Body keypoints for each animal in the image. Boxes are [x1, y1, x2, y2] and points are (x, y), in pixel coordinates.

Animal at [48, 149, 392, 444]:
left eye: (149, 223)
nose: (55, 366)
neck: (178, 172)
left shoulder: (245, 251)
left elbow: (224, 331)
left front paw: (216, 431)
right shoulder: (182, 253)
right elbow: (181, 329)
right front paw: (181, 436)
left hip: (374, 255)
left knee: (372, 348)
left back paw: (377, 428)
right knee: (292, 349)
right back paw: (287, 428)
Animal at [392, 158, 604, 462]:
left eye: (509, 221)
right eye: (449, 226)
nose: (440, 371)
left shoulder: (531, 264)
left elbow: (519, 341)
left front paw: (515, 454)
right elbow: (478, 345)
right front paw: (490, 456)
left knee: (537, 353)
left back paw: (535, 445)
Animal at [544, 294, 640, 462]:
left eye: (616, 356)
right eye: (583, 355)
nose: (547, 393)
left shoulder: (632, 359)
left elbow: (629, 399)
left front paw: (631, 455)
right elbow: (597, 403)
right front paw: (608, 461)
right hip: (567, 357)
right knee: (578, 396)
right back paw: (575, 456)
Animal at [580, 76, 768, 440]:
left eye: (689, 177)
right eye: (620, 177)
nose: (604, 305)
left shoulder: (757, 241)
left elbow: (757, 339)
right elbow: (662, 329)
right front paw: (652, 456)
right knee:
○ ○ ○ ○ ○
• _Activity_
Among the lines of the data, find every one that holds "knee" and copy it.

• _Task answer_
left knee: (372, 348)
right knee: (292, 349)
left knee: (537, 353)
right knee: (578, 396)
right knee:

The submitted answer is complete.